TEXT SHOWN:
──────
I met Kevan -- charming, talented and good humored --when he became a California Health Journalism Fellow at our USC Annenberg program in 2008. For his Fellowship project, he set out to write an indepth feature about what's been dubbed "Neo-Soul Food" - or as one of his sources put it, ""S-is for seasonal, O-is for organic, U-is for unprocessed and L-is for locally grown."

He wasn't a food writer, even though he clearly was a foodie, with a secret yen for old-fashioned soul food - be it ribs, greens and ham hocks, or cornbread smothered in gravy: "I.. agree that [Neo Soul] Chef Gator is on the right track (health)," he wrote me, "even though I do prefer Mama Soul's hot links to Glen's Alligator burgers and Caesar salads."

Kevan had his serious side as well. Through his fellowship project on food, he saw a way to educate his African American readers about health risks and health disparities. He would quote David Satcher's study on health disparities and morbidity in the black community in one breath and then invoke the civil rights movement in the next. He felt race had a lot to do with it. And he had done the research to show it, speaking knowledgeably about the origin of the black American diet as survival food during slavery.
──────
GIVEN INFORMATION:
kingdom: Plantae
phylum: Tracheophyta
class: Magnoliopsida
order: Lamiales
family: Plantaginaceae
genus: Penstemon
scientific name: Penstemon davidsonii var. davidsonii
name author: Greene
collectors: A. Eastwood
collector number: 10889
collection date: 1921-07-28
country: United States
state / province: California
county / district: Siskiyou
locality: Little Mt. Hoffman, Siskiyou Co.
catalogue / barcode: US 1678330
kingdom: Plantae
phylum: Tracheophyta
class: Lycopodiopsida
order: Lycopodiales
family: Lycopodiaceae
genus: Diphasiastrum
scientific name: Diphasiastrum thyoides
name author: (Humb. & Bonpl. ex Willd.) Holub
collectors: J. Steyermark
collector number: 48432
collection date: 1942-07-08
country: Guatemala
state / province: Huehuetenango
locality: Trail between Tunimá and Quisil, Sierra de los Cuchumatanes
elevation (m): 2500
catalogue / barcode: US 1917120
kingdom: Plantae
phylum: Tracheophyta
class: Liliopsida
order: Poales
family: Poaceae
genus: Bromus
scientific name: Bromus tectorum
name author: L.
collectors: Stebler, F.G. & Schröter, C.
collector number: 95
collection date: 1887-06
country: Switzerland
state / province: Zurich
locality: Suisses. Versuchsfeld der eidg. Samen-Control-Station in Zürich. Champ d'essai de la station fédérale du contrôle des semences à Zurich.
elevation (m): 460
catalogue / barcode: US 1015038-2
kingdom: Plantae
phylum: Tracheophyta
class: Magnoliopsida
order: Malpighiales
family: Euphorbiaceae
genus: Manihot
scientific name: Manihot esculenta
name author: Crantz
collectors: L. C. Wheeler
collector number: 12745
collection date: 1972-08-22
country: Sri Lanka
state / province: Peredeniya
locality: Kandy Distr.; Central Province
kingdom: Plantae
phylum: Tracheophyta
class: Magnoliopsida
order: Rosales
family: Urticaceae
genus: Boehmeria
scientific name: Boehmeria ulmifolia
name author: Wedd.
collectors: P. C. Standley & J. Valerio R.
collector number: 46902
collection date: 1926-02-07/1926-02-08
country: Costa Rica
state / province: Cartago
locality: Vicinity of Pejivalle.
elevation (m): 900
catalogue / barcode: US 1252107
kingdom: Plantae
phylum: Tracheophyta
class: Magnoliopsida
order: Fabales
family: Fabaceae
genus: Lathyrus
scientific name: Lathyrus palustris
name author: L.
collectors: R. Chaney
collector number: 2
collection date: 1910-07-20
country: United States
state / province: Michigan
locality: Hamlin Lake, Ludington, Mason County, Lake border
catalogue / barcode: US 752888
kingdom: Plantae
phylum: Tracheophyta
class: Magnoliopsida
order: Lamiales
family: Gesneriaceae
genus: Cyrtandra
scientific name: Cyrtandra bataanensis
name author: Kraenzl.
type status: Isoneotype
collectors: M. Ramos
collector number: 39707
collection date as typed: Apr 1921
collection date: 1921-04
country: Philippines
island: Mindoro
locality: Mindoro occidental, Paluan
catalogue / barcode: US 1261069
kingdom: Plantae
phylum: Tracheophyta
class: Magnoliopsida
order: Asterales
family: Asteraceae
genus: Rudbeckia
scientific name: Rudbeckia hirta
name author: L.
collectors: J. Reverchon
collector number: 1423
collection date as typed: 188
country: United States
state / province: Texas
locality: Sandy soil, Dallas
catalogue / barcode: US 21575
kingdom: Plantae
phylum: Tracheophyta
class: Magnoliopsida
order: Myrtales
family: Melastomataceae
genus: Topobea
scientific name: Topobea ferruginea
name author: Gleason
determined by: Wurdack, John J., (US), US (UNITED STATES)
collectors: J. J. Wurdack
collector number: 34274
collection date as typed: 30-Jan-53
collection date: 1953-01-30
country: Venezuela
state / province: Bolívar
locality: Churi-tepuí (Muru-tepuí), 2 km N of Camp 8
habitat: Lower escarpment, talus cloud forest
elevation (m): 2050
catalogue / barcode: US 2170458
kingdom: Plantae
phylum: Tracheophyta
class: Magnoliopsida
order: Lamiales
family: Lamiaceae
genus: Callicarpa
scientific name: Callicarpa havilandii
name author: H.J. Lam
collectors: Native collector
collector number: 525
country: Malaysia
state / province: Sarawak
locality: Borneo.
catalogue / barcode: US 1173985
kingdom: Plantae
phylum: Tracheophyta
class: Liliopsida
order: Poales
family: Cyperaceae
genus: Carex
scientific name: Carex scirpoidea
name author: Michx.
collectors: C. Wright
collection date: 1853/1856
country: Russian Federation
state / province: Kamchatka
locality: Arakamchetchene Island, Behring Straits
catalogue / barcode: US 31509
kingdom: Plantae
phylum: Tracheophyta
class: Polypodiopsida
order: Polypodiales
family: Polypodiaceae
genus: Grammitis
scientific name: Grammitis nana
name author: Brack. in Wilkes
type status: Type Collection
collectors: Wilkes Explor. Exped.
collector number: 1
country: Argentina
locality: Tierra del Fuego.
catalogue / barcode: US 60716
──────
CHALLENGES:
A: In the passage about Kevan, what year did he become a California Health Journalism Fellow?
B: Reproduce the passage about Kevan starting with "Kevan had his" and going on through "food during slavery.", substituting "labor movement" for "civil rights movement".

RESULTS OF THE TASKS:
A: 2008

B:
Kevan had his serious side as well. Through his fellowship project on food, he saw a way to educate his African American readers about health risks and health disparities. He would quote David Satcher's study on health disparities and morbidity in the black community in one breath and then invoke the labor movement in the next. He felt race had a lot to do with it. And he had done the research to show it, speaking knowledgeably about the origin of the black American diet as survival food during slavery.